Motion correction and 3D reconstruction of in utero multi-slice 2D T2w MRI, provides a geometrically consistent 3D volumetric image of the entire brain, and enables quantitative normal brain growth studies which complement postmortem histological studies of the human fetus. Although our analysis is now based on relatively small number of fetuses, compared to postnatal imaging studies, we have established the applicability and strength of our method for early fetal imaging studies. By using our TBM approach, definitive patterns of spatial variations in brain growth and maturation rates may be obtained as more normal fetal images become available. Due to the ethical considerations of repeated in utero fetal MRI and the necessary short intervals between imaging sessions, we were not able to conduct longitudinal analysis to look at individual growth patterns and reduce intersubject variability. However, the morphological changes over this age range far out weigh intersubject differences in the fetal brain prior to the emergence of tertiary sulci. These normative profiles of change in volume derived from cross-sectional data may quantify the normal variation and distinguish abnormal brain development from random intersubject variations.
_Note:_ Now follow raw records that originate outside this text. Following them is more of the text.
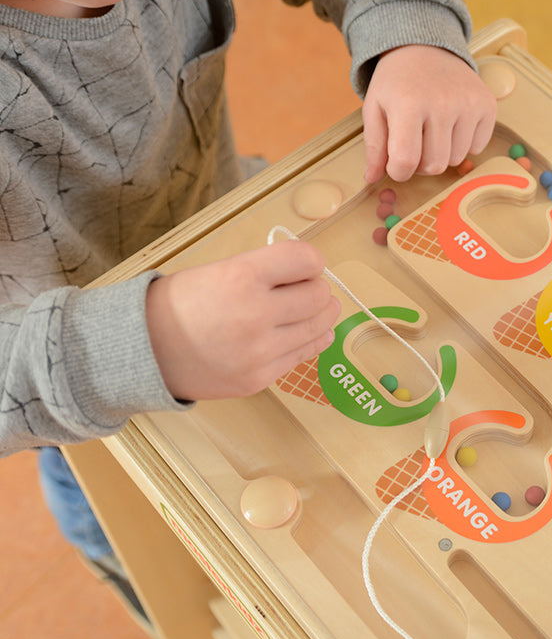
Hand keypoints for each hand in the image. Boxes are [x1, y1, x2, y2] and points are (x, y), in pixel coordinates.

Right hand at [145, 241, 339, 400]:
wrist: (144, 350)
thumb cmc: (180, 304)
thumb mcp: (221, 269)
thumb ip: (266, 269)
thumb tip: (308, 273)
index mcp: (243, 276)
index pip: (306, 260)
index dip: (311, 261)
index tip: (307, 265)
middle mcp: (255, 314)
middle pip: (319, 295)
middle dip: (318, 288)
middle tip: (308, 288)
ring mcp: (259, 351)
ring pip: (319, 327)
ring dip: (322, 314)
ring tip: (317, 308)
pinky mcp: (259, 378)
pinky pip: (303, 355)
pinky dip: (311, 340)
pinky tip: (310, 333)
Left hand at [362, 45, 496, 182]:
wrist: (425, 47)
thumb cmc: (396, 82)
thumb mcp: (374, 108)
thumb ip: (373, 146)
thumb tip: (372, 178)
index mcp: (408, 104)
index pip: (405, 161)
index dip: (398, 172)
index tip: (395, 164)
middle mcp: (442, 103)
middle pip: (434, 166)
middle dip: (420, 165)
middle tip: (414, 145)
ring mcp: (469, 104)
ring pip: (457, 160)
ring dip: (442, 154)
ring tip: (432, 132)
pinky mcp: (487, 105)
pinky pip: (477, 148)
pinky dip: (463, 144)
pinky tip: (452, 125)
Though in the present study we solely utilized the volume information from the deformation tensor analysis, additional parameters can represent other aspects of the growth patterns. For example, studying directional, volume-preserving changes in tissue growth (Lepore et al., 2008) may complement the findings presented in this study.
Anatomical interpretations of the growth rate maps derived from the non-linear registration are limited to the available tissue boundaries-in this study, CP, NCP, and VENT. Further refinements of these maps will be possible with the development of registration methods capable of dealing with transient tissue classes, such as the germinal matrix and subplate and making use of additional tissue contrasts such as DTI (Studholme, 2008).
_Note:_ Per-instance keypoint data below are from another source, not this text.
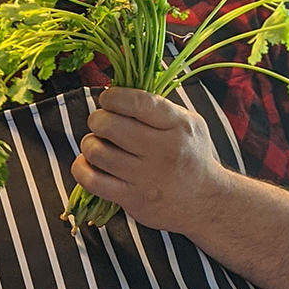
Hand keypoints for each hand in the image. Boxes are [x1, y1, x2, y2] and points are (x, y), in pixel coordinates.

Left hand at [70, 87, 228, 233]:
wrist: (206, 202)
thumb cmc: (191, 155)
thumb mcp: (189, 123)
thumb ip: (158, 105)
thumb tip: (119, 87)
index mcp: (178, 126)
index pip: (137, 103)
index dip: (113, 96)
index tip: (108, 99)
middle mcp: (163, 151)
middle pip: (109, 125)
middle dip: (97, 119)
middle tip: (102, 123)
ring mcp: (146, 178)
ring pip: (96, 151)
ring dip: (90, 143)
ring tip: (99, 144)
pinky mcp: (133, 199)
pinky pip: (91, 181)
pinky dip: (82, 168)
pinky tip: (91, 164)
This was the first application of TBM to in utero structural MRI of normally developing fetal brains and appends to the age range of the growing body of work characterizing growth patterns in children, term neonates, and prematurely born infants (Aljabar et al., 2008; Giedd et al., 1999; Hua et al., 2009; Huppi et al., 1998; Knickmeyer et al., 2008; Dubois et al., 2008; Sowell et al., 2003). By this method, we have identified where tissue volume and shape changes are deviating form the global trajectory between 20 and 28 weeks GA. We have detected the emergence of sulci and gyri by differentiating between the changes in the cortical plate and the underlying cerebral mantle. Extension of this type of analysis to later fetal ages or postnatally may characterize further cortical folding and myelination that is associated with anatomical changes in both T1w, T2w and diffusion weighted MRI.
This research was funded by the National Institutes of Health through the National Institute of Neurological Disorders and Stroke (R01 NS 061957 and R01 NS 055064); National Center for Research Resources to UCSF-CTSI (UL1 RR024131); and award to O.A.G. (K23 NS52506-03). This research was also funded by the European Research Council under the European Community Seventh Framework Programme (FP7/2007-2013 Grant Agreement 207667). We thank the participating mothers who have made this research possible.